• Work request:
Print each record exactly, with no word added or removed.

[Records contained in a dataset]
::::

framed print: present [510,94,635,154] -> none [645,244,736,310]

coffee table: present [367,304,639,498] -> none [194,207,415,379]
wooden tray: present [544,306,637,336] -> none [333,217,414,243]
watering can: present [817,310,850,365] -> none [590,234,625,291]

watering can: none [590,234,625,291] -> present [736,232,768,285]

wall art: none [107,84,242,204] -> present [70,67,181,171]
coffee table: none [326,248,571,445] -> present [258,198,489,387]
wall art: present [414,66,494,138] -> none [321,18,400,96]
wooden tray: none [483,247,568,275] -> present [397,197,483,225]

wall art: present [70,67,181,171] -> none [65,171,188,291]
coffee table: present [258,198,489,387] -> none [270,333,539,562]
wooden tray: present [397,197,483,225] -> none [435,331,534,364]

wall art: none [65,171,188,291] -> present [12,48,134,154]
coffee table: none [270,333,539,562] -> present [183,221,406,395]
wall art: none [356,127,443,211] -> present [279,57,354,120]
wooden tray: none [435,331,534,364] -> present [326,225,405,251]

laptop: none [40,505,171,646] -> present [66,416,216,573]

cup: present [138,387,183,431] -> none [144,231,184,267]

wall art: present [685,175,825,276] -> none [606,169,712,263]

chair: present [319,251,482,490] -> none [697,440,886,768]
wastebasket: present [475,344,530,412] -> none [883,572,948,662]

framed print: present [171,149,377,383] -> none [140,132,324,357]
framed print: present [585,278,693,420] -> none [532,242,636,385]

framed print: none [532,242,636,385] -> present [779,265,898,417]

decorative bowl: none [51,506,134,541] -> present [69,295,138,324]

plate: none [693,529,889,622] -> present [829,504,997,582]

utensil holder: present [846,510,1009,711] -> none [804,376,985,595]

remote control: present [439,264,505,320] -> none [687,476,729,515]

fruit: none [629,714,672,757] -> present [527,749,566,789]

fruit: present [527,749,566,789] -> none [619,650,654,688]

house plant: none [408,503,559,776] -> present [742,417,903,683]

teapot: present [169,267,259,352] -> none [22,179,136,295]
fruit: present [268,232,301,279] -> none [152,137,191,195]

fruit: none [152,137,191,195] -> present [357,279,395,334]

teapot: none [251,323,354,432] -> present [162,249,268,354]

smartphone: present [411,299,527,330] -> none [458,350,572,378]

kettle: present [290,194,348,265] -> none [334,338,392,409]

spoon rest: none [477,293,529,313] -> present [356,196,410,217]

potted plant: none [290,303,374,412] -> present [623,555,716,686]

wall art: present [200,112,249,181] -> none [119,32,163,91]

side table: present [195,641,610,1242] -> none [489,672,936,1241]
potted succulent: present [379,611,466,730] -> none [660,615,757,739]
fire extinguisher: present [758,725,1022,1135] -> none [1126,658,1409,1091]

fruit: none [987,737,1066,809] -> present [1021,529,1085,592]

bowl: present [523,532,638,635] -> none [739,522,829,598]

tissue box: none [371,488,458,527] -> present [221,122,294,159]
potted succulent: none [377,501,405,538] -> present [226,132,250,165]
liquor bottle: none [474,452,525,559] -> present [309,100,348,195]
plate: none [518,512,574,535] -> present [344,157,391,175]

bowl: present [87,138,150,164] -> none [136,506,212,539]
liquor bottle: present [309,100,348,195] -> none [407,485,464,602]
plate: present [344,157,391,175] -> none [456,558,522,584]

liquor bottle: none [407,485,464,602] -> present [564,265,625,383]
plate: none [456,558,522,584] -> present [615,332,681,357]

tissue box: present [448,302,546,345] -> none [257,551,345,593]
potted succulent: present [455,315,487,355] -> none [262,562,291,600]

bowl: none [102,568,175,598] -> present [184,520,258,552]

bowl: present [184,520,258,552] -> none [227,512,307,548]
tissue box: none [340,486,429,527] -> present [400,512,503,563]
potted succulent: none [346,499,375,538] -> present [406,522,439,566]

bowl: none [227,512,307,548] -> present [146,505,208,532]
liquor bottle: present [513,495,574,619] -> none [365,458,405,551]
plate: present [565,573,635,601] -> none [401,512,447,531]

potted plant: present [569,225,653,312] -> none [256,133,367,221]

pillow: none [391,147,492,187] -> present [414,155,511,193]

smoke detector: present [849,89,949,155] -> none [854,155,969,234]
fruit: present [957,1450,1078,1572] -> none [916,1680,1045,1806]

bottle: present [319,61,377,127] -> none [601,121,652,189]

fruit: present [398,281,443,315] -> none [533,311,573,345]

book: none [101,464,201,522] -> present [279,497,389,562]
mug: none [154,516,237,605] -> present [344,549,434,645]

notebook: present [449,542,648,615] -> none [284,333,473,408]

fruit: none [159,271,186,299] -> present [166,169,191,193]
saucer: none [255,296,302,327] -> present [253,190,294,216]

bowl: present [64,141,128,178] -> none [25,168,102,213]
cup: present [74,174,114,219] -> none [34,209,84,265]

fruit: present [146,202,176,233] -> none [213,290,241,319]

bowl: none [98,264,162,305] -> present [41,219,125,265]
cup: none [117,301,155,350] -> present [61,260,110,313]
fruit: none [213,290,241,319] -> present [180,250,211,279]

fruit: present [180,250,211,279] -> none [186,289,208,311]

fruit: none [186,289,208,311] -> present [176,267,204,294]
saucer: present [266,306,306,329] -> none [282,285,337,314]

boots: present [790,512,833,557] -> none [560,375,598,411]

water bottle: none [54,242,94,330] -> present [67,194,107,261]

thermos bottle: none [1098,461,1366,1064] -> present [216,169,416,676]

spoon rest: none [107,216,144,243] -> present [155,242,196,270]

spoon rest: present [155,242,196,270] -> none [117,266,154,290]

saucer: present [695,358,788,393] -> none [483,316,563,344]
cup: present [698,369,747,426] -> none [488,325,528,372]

::::

• Exercise solution:
framed print: present [510,94,635,154] -> none [645,244,736,310]

coffee table: present [367,304,639,498] -> none [194,207,415,379]
wooden tray: present [544,306,637,336] -> none [333,217,414,243]
watering can: present [817,310,850,365] -> none [590,234,625,291]

watering can: none [590,234,625,291] -> present [736,232,768,285]

wall art: none [107,84,242,204] -> present [70,67,181,171]
coffee table: none [326,248,571,445] -> present [258,198,489,387]
wall art: present [414,66,494,138] -> none [321,18,400,96]
wooden tray: none [483,247,568,275] -> present [397,197,483,225]

wall art: present [70,67,181,171] -> none [65,171,188,291]
coffee table: present [258,198,489,387] -> none [270,333,539,562]
wooden tray: present [397,197,483,225] -> none [435,331,534,364]

wall art: none [65,171,188,291] -> present [12,48,134,154]
coffee table: none [270,333,539,562] -> present [183,221,406,395]
wall art: none [356,127,443,211] -> present [279,57,354,120]
wooden tray: none [435,331,534,364] -> present [326,225,405,251]

laptop: none [40,505,171,646] -> present [66,416,216,573]

cup: present [138,387,183,431] -> none [144,231,184,267]

wall art: present [685,175,825,276] -> none [606,169,712,263]

chair: present [319,251,482,490] -> none [697,440,886,768]
wastebasket: present [475,344,530,412] -> none [883,572,948,662]

framed print: present [171,149,377,383] -> none [140,132,324,357]
framed print: present [585,278,693,420] -> none [532,242,636,385]

framed print: none [532,242,636,385] -> present [779,265,898,417]

decorative bowl: none [51,506,134,541] -> present [69,295,138,324]

plate: none [693,529,889,622] -> present [829,504,997,582]

utensil holder: present [846,510,1009,711] -> none [804,376,985,595]

remote control: present [439,264,505,320] -> none [687,476,729,515]

fruit: none [629,714,672,757] -> present [527,749,566,789]

fruit: present [527,749,566,789] -> none [619,650,654,688]

house plant: none [408,503,559,776] -> present [742,417,903,683]

teapot: present [169,267,259,352] -> none [22,179,136,295]
fruit: present [268,232,301,279] -> none [152,137,191,195]

fruit: none [152,137,191,195] -> present [357,279,395,334]

teapot: none [251,323,354,432] -> present [162,249,268,354]

smartphone: present [411,299,527,330] -> none [458,350,572,378]

kettle: present [290,194,348,265] -> none [334,338,392,409]

spoon rest: none [477,293,529,313] -> present [356,196,410,217]

potted plant: none [290,303,374,412] -> present [623,555,716,686]

wall art: present [200,112,249,181] -> none [119,32,163,91]

side table: present [195,641,610,1242] -> none [489,672,936,1241]
potted succulent: present [379,611,466,730] -> none [660,615,757,739]
fire extinguisher: present [758,725,1022,1135] -> none [1126,658,1409,1091]

fruit: none [987,737,1066,809] -> present [1021,529,1085,592]

bowl: present [523,532,638,635] -> none [739,522,829,598]

tissue box: none [371,488,458,527] -> present [221,122,294,159]
potted succulent: none [377,501,405,538] -> present [226,132,250,165]
liquor bottle: none [474,452,525,559] -> present [309,100,348,195]
plate: none [518,512,574,535] -> present [344,157,391,175]

bowl: present [87,138,150,164] -> none [136,506,212,539]
liquor bottle: present [309,100,348,195] -> none [407,485,464,602]
plate: present [344,157,391,175] -> none [456,558,522,584]

liquor bottle: none [407,485,464,602] -> present [564,265,625,383]
plate: none [456,558,522,584] -> present [615,332,681,357]

tissue box: present [448,302,546,345] -> none [257,551,345,593]
potted succulent: present [455,315,487,355] -> none [262,562,291,600]

bowl: none [102,568,175,598] -> present [184,520,258,552]

bowl: present [184,520,258,552] -> none [227,512,307,548]
tissue box: none [340,486,429,527] -> present [400,512,503,563]
potted succulent: none [346,499,375,538] -> present [406,522,439,566]

bowl: none [227,512,307,548] -> present [146,505,208,532]
liquor bottle: present [513,495,574,619] -> none [365,458,405,551]
plate: present [565,573,635,601] -> none [401,512,447,531]

potted plant: present [569,225,653,312] -> none [256,133,367,221]

pillow: none [391,147,492,187] -> present [414,155,511,193]

smoke detector: present [849,89,949,155] -> none [854,155,969,234]
fruit: present [957,1450,1078,1572] -> none [916,1680,1045,1806]

bottle: present [319,61,377,127] -> none [601,121,652,189]

fruit: present [398,281,443,315] -> none [533,311,573,345]

book: none [101,464,201,522] -> present [279,497,389,562]
mug: none [154,516,237,605] -> present [344,549,434,645]

notebook: present [449,542,648,615] -> none [284,333,473,408]

fruit: none [159,271,186,299] -> present [166,169,191,193]
saucer: none [255,296,302,327] -> present [253,190,294,216]

bowl: present [64,141,128,178] -> none [25,168,102,213]
cup: present [74,174,114,219] -> none [34,209,84,265]

fruit: present [146,202,176,233] -> none [213,290,241,319]

bowl: none [98,264,162,305] -> present [41,219,125,265]
cup: none [117,301,155,350] -> present [61,260,110,313]
fruit: none [213,290,241,319] -> present [180,250,211,279]

fruit: present [180,250,211,279] -> none [186,289,208,311]

fruit: none [186,289,208,311] -> present [176,267,204,294]
saucer: present [266,306,306,329] -> none [282,285,337,314]

boots: present [790,512,833,557] -> none [560,375,598,411]

water bottle: none [54,242,94,330] -> present [67,194,107,261]

thermos bottle: none [1098,461,1366,1064] -> present [216,169,416,676]

spoon rest: none [107,216,144,243] -> present [155,242,196,270]

spoon rest: present [155,242,196,270] -> none [117,266,154,290]

saucer: present [695,358,788,393] -> none [483,316,563,344]
cup: present [698,369,747,426] -> none [488,325,528,372]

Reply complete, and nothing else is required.